David holds an MSc in Comparative Development and International Policy, and a PhD in International Policy on Sustainable Development, from the School for Policy Studies, University of Bristol, UK.

He can be contacted at david.murphy@cumbria.ac.uk

 


Prof Andrew W. Gale, PhD

Manchester, England, UK

 

Andrew Gale, BSc (Hons), PhD, CEng, FICE, MCIOB, MACostE is professor of project management in the Department of Mechanical, Aerospace and Civil Engineering at the University of Manchester, UK.  A graduate of Brunel and Bath Universities, he spent 13 years in industry (UK and Middle East) prior to his academic career. Chartered engineer experienced in collaborating with various higher education institutions and industry developing of masters education in project managers. He has significant professional and academic experience in the Middle East and Asia Pacific.

He is a member of the Senate of the British University in Dubai (BUiD) and leads an academic collaboration with the Faculties of Engineering and Business at BUiD. He is Leader of the Management of Projects Expert Group, comprising 15 academic staff and 40 PhD students, in MACE, and is Programme Director for the MSc Project Management Professional Development Programme (PMPDP), a flexible modular programme led by an industrial consortium comprising: Rolls-Royce, AMEC, Goodrich, EDS, Sellafield and E.on.

He is a very experienced university lecturer and has 30+ years of experience in undertaking educational needs analysis in the UK and overseas, teaching project management in all its aspects.
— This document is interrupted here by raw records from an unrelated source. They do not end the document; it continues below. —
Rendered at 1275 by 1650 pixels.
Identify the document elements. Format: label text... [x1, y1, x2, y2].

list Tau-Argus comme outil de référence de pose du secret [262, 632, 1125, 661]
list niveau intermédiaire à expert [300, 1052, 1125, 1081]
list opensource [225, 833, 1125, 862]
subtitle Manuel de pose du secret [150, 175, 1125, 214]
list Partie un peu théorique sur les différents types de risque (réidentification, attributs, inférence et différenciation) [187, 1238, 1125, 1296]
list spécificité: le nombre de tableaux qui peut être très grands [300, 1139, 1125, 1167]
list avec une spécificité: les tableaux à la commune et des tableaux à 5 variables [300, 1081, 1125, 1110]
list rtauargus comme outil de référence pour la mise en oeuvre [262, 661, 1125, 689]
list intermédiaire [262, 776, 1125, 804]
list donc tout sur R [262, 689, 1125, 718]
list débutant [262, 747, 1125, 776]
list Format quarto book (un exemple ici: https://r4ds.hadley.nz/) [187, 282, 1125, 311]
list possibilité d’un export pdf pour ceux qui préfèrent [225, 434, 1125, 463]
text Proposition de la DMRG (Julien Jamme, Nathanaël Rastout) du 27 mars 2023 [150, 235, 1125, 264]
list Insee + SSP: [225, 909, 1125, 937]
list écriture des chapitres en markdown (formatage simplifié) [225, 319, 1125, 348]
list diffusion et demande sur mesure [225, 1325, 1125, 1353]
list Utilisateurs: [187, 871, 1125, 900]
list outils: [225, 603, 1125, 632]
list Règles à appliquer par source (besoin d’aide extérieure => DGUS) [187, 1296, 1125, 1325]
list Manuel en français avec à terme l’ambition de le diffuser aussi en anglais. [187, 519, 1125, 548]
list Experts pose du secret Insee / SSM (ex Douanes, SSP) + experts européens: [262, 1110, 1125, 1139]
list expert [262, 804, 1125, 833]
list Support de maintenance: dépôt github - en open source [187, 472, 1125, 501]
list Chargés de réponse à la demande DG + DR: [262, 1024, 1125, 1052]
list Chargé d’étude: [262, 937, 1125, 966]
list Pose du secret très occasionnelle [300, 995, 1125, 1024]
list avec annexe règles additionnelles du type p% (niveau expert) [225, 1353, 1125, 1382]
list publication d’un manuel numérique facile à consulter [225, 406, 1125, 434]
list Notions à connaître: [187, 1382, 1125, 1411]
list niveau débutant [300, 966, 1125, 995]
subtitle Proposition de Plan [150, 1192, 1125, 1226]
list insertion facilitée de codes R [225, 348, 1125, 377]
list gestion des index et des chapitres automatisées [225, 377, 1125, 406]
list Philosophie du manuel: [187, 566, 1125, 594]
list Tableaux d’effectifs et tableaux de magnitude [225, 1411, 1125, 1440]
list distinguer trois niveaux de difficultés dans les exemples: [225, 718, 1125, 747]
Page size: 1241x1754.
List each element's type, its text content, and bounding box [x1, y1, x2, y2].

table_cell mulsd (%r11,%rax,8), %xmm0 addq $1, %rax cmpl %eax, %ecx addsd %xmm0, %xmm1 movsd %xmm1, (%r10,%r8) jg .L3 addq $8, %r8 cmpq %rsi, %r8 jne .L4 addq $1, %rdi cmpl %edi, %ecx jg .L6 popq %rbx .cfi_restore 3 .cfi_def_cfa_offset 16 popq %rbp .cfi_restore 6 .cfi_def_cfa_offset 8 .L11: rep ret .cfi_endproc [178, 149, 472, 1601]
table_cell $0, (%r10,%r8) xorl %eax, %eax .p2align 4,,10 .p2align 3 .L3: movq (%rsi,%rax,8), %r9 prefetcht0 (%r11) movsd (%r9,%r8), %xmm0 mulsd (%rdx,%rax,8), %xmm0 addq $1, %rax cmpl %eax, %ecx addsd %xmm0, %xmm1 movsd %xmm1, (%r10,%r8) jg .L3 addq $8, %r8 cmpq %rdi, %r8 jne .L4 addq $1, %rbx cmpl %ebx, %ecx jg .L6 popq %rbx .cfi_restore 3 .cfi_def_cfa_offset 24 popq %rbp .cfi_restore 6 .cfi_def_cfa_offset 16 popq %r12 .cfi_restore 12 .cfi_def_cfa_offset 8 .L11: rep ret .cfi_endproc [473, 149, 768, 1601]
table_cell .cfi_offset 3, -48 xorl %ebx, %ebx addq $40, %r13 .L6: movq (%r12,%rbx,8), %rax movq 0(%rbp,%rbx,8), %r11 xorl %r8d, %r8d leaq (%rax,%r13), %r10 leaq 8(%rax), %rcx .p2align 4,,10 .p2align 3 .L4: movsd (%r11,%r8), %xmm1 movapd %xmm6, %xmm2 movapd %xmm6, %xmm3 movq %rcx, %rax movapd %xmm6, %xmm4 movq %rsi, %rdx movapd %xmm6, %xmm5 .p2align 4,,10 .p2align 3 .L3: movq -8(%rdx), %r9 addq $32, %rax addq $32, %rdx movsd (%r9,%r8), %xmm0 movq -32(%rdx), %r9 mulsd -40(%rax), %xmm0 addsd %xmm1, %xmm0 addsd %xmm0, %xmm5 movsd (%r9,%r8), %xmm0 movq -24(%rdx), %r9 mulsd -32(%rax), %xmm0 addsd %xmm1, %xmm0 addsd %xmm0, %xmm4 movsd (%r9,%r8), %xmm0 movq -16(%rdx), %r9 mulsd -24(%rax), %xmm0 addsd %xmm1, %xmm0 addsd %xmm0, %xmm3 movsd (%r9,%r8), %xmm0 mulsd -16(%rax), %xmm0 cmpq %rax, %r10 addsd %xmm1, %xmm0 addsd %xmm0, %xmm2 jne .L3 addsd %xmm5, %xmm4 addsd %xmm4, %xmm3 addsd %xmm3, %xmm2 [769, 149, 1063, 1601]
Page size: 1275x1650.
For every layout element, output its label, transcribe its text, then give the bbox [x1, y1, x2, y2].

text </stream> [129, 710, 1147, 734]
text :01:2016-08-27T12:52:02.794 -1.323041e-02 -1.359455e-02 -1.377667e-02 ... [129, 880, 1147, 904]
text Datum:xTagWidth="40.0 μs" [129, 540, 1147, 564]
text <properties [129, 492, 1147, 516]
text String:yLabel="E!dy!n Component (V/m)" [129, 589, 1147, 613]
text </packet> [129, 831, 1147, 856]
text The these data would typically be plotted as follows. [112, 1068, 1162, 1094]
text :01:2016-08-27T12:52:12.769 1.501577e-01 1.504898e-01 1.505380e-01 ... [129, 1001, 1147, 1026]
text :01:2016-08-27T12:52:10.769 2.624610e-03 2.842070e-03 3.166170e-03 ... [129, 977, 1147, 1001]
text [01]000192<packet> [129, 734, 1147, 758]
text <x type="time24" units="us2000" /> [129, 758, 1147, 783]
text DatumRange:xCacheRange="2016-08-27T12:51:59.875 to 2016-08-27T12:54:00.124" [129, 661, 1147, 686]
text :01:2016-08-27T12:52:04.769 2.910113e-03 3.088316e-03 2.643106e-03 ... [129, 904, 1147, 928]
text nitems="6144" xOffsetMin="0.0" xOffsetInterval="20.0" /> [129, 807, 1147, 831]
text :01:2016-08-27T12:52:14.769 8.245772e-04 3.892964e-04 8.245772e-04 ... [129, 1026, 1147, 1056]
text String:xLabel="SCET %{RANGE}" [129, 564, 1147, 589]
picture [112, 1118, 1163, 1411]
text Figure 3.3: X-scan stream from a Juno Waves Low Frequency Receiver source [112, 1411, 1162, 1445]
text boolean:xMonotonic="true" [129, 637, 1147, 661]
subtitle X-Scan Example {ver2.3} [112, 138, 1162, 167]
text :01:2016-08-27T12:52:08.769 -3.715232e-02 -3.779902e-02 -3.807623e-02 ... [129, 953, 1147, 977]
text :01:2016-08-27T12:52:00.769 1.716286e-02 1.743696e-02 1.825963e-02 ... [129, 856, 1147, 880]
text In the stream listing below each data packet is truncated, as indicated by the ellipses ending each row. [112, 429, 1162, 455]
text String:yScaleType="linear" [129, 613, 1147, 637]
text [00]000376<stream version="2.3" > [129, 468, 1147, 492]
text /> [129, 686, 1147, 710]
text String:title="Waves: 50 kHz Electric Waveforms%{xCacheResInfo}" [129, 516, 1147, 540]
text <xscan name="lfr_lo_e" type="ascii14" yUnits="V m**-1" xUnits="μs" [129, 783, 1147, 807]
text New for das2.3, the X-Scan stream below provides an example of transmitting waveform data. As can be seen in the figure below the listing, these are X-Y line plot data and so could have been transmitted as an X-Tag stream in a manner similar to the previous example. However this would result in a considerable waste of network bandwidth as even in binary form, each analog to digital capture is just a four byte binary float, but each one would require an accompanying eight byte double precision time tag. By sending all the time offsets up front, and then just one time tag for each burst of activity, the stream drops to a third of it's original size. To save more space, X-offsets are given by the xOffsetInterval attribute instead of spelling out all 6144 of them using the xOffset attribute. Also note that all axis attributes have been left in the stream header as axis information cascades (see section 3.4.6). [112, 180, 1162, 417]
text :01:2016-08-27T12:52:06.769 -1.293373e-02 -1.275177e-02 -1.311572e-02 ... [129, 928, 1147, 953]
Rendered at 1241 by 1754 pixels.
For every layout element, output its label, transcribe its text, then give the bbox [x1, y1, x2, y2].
He is very experienced in designing and delivering courses for mature students and to those for whom English is not their first language. He manages research on people, organisation and culture aspects of project management and has published over 150 articles and papers.

Since joining UMIST (now The University of Manchester) in 1990 he has secured and managed over £2.3 million worth of research and consultancy grants. His research focus is on the application of project management in engineering, infrastructure, construction and aerospace sectors covering design, manufacture, construction and services. Examples of the issues that he is has investigated include: project complexity, project risk management, design change support tools and project managing carbon footprints. He led a research partnership with Rolls-Royce Risk Function, investigating the application of risk management strategies and tools in the context of projects, programmes and the enterprise. He has been co-vice-chair of the Global Accreditation Centre Board for the Project Management Institute in the United States. He is also currently External Examiner at the University of Limerick, Ireland and visiting Professor at Glasgow Caledonian University, Scotland.